[Data records]
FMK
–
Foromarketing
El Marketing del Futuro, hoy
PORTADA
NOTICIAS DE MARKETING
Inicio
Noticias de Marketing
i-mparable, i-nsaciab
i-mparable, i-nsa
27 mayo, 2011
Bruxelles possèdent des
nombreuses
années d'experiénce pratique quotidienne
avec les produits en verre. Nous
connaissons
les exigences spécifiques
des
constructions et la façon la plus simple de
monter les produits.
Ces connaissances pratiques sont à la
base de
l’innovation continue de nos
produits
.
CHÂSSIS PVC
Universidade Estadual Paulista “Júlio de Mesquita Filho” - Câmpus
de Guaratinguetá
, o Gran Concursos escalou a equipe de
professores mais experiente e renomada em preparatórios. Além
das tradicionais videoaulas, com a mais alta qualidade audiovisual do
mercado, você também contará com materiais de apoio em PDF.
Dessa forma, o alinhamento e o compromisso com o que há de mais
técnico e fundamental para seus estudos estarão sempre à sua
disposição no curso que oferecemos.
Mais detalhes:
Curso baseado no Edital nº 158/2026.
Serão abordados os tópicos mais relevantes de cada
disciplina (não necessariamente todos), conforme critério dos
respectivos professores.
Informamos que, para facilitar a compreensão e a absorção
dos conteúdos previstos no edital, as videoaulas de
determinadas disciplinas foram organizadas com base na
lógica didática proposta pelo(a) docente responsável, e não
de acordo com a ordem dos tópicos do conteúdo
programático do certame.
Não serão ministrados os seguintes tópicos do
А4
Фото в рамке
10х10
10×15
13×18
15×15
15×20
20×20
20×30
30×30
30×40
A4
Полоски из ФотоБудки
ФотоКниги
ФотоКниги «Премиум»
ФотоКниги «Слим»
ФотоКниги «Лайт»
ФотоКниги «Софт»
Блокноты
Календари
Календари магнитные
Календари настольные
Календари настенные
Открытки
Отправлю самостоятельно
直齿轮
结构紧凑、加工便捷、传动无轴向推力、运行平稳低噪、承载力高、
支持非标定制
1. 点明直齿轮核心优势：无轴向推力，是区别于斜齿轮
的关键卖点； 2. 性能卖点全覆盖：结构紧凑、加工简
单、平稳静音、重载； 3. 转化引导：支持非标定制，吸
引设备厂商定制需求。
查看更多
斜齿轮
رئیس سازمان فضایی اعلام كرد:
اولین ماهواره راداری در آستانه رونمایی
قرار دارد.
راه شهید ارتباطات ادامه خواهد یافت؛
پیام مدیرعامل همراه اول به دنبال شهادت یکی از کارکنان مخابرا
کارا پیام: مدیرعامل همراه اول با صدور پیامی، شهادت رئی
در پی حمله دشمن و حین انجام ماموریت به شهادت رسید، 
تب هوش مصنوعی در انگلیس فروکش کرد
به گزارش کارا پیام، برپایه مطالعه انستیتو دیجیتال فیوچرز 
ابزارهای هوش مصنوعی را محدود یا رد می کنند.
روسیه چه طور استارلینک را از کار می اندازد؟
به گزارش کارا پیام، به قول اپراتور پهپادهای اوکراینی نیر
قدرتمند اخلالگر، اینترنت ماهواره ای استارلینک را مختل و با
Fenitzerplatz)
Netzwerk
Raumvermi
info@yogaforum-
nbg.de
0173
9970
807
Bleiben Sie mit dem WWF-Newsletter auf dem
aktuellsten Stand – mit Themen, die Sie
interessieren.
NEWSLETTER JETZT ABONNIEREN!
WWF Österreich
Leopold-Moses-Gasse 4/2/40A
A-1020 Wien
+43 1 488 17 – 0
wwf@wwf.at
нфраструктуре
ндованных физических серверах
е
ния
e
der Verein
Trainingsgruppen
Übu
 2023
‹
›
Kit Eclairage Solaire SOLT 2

- **EXERCISE PROMPT**:
Line by line, transcribe all of the records exactly.

- **RESPONSE AREA**:
FMK
–
Foromarketing
El Marketing del Futuro, hoy
PORTADA
NOTICIAS DE MARKETING
Inicio
Noticias de Marketing
i-mparable, i-nsaciab
i-mparable, i-nsa
27 mayo, 2011
Bruxelles possèdent des
nombreuses
années d'experiénce pratique quotidienne
avec les produits en verre. Nous
connaissons
les exigences spécifiques
des
constructions et la façon la plus simple de
monter les produits.
Ces connaissances pratiques sont à la
base de
l’innovation continue de nos
produits
.
CHÂSSIS PVC
Universidade Estadual Paulista “Júlio de Mesquita Filho” - Câmpus
de Guaratinguetá
, o Gran Concursos escalou a equipe de
professores mais experiente e renomada em preparatórios. Além
das tradicionais videoaulas, com a mais alta qualidade audiovisual do
mercado, você também contará com materiais de apoio em PDF.
Dessa forma, o alinhamento e o compromisso com o que há de mais
técnico e fundamental para seus estudos estarão sempre à sua
disposição no curso que oferecemos.
Mais detalhes:
Curso baseado no Edital nº 158/2026.
Serão abordados os tópicos mais relevantes de cada
disciplina (não necessariamente todos), conforme critério dos
respectivos professores.
Informamos que, para facilitar a compreensão e a absorção
dos conteúdos previstos no edital, as videoaulas de
determinadas disciplinas foram organizadas com base na
lógica didática proposta pelo(a) docente responsável, e não
de acordo com a ordem dos tópicos do conteúdo
programático do certame.
Não serão ministrados os seguintes tópicos do
А4
Фото в рамке
10х10
10×15
13×18
15×15
15×20
20×20
20×30
30×30
30×40
A4
Полоски из ФотоБудки
ФотоКниги
ФотоКниги «Премиум»
ФотоКниги «Слим»
ФотоКниги «Лайт»
ФотоКниги «Софт»
Блокноты
Календари
Календари магнитные
Календари настольные
Календари настенные
Открытки
Отправлю самостоятельно
直齿轮
结构紧凑、加工便捷、传动无轴向推力、运行平稳低噪、承载力高、
支持非标定制
1. 点明直齿轮核心优势：无轴向推力，是区别于斜齿轮
的关键卖点； 2. 性能卖点全覆盖：结构紧凑、加工简
单、平稳静音、重载； 3. 转化引导：支持非标定制，吸
引设备厂商定制需求。
查看更多
斜齿轮
رئیس سازمان فضایی اعلام كرد:
اولین ماهواره راداری در آستانه رونمایی
قرار دارد.
راه شهید ارتباطات ادامه خواهد یافت؛
پیام مدیرعامل همراه اول به دنبال شهادت یکی از کارکنان مخابرا
کارا پیام: مدیرعامل همراه اول با صدور پیامی، شهادت رئی
در پی حمله دشمن و حین انجام ماموریت به شهادت رسید، 
تب هوش مصنوعی در انگلیس فروکش کرد
به گزارش کارا پیام، برپایه مطالعه انستیتو دیجیتال فیوچرز 
ابزارهای هوش مصنوعی را محدود یا رد می کنند.
روسیه چه طور استارلینک را از کار می اندازد؟
به گزارش کارا پیام، به قول اپراتور پهپادهای اوکراینی نیر
قدرتمند اخلالگر، اینترنت ماهواره ای استارلینک را مختل و با
Fenitzerplatz)
Netzwerk
Raumvermi
info@yogaforum-
nbg.de
0173
9970
807
Bleiben Sie mit dem WWF-Newsletter auf dem
aktuellsten Stand – mit Themen, die Sie
interessieren.
NEWSLETTER JETZT ABONNIEREN!
WWF Österreich
Leopold-Moses-Gasse 4/2/40A
A-1020 Wien
+43 1 488 17 – 0
wwf@wwf.at
нфраструктуре
ндованных физических серверах
е
ния
e
der Verein
Trainingsgruppen
Übu
 2023
‹
›
Kit Eclairage Solaire SOLT 2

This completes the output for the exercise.